Please copy exactly the part of the records below that opens with the line containing "63: (193, 37, 11.70)" and closes with the line containing "10: (110, 313, 10.00)", leaving out any pictures.

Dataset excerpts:

==*==

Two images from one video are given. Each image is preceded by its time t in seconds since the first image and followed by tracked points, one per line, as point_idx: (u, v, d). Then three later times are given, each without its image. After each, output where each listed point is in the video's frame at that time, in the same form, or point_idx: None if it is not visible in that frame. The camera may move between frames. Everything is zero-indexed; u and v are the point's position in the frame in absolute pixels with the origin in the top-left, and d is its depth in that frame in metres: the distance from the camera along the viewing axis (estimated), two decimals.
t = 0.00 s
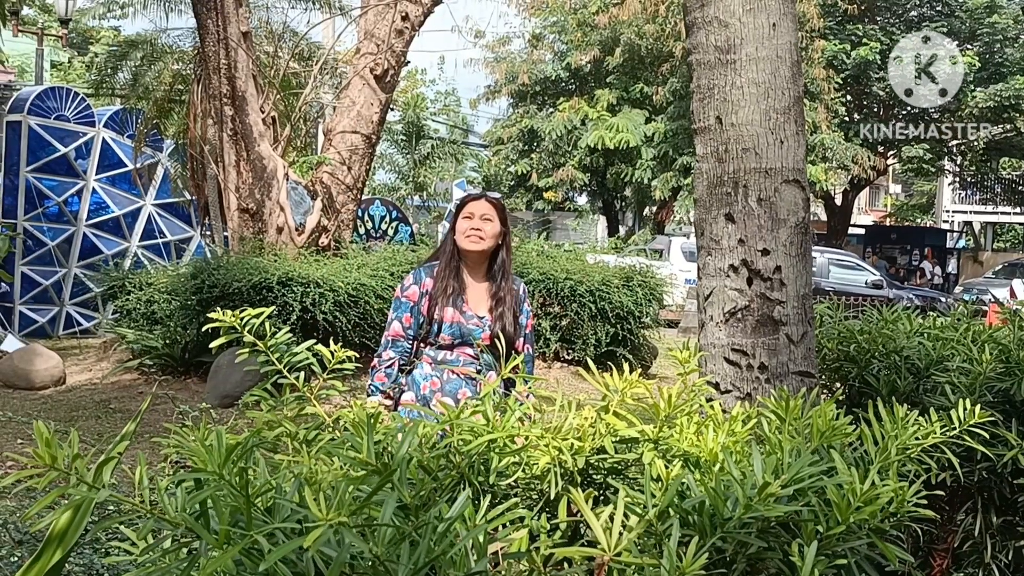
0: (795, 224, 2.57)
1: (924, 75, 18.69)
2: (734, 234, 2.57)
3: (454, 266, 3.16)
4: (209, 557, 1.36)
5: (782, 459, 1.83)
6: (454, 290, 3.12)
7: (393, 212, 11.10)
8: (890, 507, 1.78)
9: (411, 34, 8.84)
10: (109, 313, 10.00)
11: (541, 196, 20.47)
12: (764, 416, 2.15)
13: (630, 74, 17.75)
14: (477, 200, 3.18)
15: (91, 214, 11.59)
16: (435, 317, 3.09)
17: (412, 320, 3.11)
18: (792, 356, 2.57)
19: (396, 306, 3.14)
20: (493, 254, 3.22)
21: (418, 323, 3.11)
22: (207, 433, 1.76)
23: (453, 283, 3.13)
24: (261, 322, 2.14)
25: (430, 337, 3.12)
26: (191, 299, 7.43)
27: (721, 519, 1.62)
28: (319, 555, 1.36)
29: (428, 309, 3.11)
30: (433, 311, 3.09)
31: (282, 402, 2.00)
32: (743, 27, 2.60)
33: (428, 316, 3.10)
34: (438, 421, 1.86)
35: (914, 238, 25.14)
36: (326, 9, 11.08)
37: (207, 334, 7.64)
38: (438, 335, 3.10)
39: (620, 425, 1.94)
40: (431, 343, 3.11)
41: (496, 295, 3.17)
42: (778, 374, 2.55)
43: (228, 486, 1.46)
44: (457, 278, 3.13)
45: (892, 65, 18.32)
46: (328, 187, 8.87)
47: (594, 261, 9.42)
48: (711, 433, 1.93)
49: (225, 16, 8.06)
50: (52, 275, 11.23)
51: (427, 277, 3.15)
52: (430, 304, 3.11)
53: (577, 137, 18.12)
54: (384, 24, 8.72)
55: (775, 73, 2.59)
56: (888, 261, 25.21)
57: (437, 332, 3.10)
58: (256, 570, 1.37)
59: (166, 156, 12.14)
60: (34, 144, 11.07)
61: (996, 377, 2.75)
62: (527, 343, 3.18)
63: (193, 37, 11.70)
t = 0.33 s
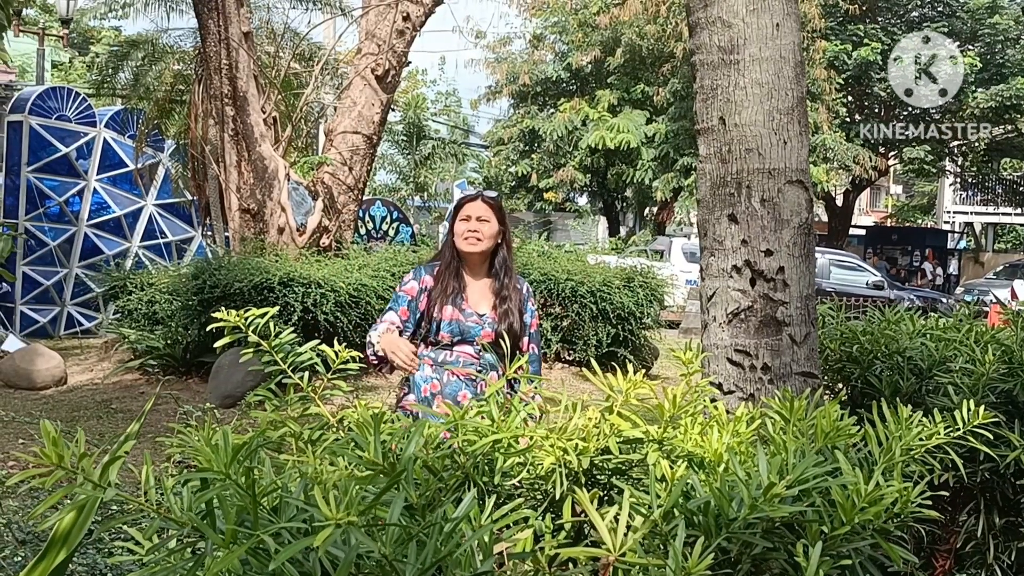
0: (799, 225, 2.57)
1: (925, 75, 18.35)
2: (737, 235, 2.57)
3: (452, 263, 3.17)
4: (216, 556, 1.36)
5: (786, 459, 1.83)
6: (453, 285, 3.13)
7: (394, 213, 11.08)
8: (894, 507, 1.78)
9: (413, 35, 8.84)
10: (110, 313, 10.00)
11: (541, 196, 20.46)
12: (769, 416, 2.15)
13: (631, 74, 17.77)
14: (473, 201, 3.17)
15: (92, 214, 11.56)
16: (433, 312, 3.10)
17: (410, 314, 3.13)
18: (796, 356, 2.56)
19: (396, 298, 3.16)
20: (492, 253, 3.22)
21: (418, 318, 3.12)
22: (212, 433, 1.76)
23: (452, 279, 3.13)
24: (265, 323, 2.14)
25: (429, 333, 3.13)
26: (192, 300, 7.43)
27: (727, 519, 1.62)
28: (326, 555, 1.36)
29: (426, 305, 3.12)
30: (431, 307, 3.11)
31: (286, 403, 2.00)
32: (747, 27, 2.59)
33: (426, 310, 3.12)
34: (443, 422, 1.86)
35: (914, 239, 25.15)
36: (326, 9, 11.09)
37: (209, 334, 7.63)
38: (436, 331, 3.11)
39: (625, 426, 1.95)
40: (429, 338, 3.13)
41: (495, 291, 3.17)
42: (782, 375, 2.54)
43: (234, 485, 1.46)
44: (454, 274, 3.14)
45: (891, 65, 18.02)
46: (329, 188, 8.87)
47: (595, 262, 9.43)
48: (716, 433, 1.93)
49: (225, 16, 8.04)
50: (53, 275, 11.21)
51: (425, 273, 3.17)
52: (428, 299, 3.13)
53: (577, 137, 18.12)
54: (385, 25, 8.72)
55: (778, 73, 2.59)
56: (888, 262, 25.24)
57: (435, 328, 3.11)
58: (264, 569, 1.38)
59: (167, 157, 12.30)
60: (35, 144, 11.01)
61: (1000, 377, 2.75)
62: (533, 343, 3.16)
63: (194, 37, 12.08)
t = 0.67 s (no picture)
0: (802, 225, 2.56)
1: (925, 75, 18.69)
2: (740, 235, 2.57)
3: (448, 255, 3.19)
4: (221, 556, 1.36)
5: (792, 459, 1.83)
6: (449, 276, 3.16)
7: (394, 213, 11.08)
8: (899, 508, 1.77)
9: (414, 35, 8.84)
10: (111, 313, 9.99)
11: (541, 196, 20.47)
12: (773, 416, 2.15)
13: (632, 74, 17.78)
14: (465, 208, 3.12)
15: (93, 214, 11.54)
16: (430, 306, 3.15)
17: (409, 297, 3.17)
18: (799, 357, 2.56)
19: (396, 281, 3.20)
20: (488, 253, 3.21)
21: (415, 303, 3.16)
22: (218, 432, 1.76)
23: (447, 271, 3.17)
24: (269, 322, 2.14)
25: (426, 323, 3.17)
26: (194, 300, 7.42)
27: (732, 520, 1.62)
28: (333, 554, 1.36)
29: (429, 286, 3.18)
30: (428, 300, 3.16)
31: (290, 403, 2.00)
32: (750, 27, 2.59)
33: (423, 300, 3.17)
34: (447, 422, 1.86)
35: (915, 239, 25.17)
36: (327, 9, 11.09)
37: (210, 334, 7.63)
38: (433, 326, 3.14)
39: (629, 426, 1.95)
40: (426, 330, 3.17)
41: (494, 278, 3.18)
42: (785, 375, 2.54)
43: (241, 485, 1.46)
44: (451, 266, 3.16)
45: (892, 65, 18.31)
46: (330, 188, 8.86)
47: (596, 262, 9.43)
48: (720, 434, 1.93)
49: (227, 16, 8.02)
50: (54, 275, 11.18)
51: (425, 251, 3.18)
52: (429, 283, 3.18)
53: (578, 137, 18.11)
54: (386, 25, 8.73)
55: (781, 73, 2.59)
56: (889, 262, 25.24)
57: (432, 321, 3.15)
58: (271, 569, 1.38)
59: (167, 157, 12.27)
60: (37, 144, 10.95)
61: (1003, 377, 2.75)
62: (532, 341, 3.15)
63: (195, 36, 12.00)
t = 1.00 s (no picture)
0: (803, 226, 2.56)
1: (925, 76, 18.59)
2: (741, 236, 2.56)
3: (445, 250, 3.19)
4: (223, 556, 1.37)
5: (792, 460, 1.83)
6: (449, 273, 3.18)
7: (396, 213, 11.09)
8: (900, 509, 1.77)
9: (415, 35, 8.86)
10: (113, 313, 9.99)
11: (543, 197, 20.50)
12: (774, 417, 2.14)
13: (633, 75, 17.78)
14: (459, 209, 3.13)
15: (94, 213, 11.56)
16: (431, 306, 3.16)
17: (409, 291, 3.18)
18: (800, 357, 2.56)
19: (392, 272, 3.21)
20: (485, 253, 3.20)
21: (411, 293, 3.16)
22: (219, 432, 1.76)
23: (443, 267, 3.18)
24: (271, 322, 2.13)
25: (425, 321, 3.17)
26: (195, 300, 7.43)
27: (732, 520, 1.62)
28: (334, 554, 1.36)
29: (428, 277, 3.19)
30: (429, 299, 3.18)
31: (291, 403, 2.00)
32: (752, 28, 2.59)
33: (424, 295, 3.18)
34: (448, 423, 1.86)
35: (917, 240, 25.20)
36: (328, 9, 11.10)
37: (211, 334, 7.63)
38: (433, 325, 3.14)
39: (630, 427, 1.95)
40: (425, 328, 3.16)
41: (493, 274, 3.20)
42: (786, 376, 2.54)
43: (243, 485, 1.46)
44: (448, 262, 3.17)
45: (892, 66, 18.32)
46: (331, 188, 8.85)
47: (597, 262, 9.44)
48: (722, 434, 1.93)
49: (229, 16, 8.00)
50: (56, 275, 11.18)
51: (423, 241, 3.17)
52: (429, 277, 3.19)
53: (579, 138, 18.10)
54: (388, 25, 8.74)
55: (783, 74, 2.59)
56: (890, 263, 25.22)
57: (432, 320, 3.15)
58: (272, 569, 1.38)
59: (169, 157, 12.27)
60: (38, 144, 10.94)
61: (1004, 378, 2.74)
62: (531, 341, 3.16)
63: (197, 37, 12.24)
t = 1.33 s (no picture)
0: (803, 226, 2.56)
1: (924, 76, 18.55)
2: (741, 236, 2.57)
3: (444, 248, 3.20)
4: (224, 556, 1.38)
5: (792, 461, 1.83)
6: (447, 271, 3.19)
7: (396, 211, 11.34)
8: (899, 509, 1.78)
9: (416, 35, 8.87)
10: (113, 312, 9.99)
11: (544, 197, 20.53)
12: (773, 417, 2.14)
13: (633, 75, 17.79)
14: (459, 209, 3.13)
15: (96, 213, 11.57)
16: (429, 304, 3.16)
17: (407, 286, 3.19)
18: (800, 358, 2.56)
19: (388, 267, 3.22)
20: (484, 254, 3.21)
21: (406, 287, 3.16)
22: (219, 432, 1.77)
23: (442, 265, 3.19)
24: (271, 322, 2.13)
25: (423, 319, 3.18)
26: (196, 300, 7.44)
27: (732, 521, 1.63)
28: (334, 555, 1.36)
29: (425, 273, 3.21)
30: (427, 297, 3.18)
31: (292, 403, 2.01)
32: (751, 29, 2.59)
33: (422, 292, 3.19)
34: (449, 423, 1.87)
35: (917, 240, 25.20)
36: (330, 9, 11.11)
37: (212, 334, 7.64)
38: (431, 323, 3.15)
39: (629, 427, 1.95)
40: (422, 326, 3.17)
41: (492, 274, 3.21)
42: (786, 376, 2.54)
43: (243, 485, 1.47)
44: (447, 260, 3.18)
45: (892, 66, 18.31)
46: (332, 187, 8.85)
47: (598, 263, 9.44)
48: (721, 435, 1.93)
49: (230, 16, 8.01)
50: (57, 275, 11.19)
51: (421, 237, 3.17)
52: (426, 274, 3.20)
53: (580, 138, 18.10)
54: (389, 25, 8.75)
55: (783, 75, 2.59)
56: (891, 263, 25.20)
57: (430, 318, 3.16)
58: (272, 569, 1.38)
59: (170, 156, 12.28)
60: (40, 143, 10.95)
61: (1003, 379, 2.74)
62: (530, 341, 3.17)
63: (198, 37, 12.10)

==*==

**PROBLEM SOLUTION**:
63: (193, 37, 11.70)
t = 0.33 s
0: (799, 225, 2.57)
1: (925, 75, 18.35)
2: (737, 235, 2.57)
3: (452, 263, 3.17)
4: (216, 556, 1.36)
5: (786, 459, 1.83)
6: (453, 285, 3.13)
7: (394, 213, 11.08)
8: (894, 507, 1.78)
9: (413, 35, 8.84)
10: (110, 313, 10.00)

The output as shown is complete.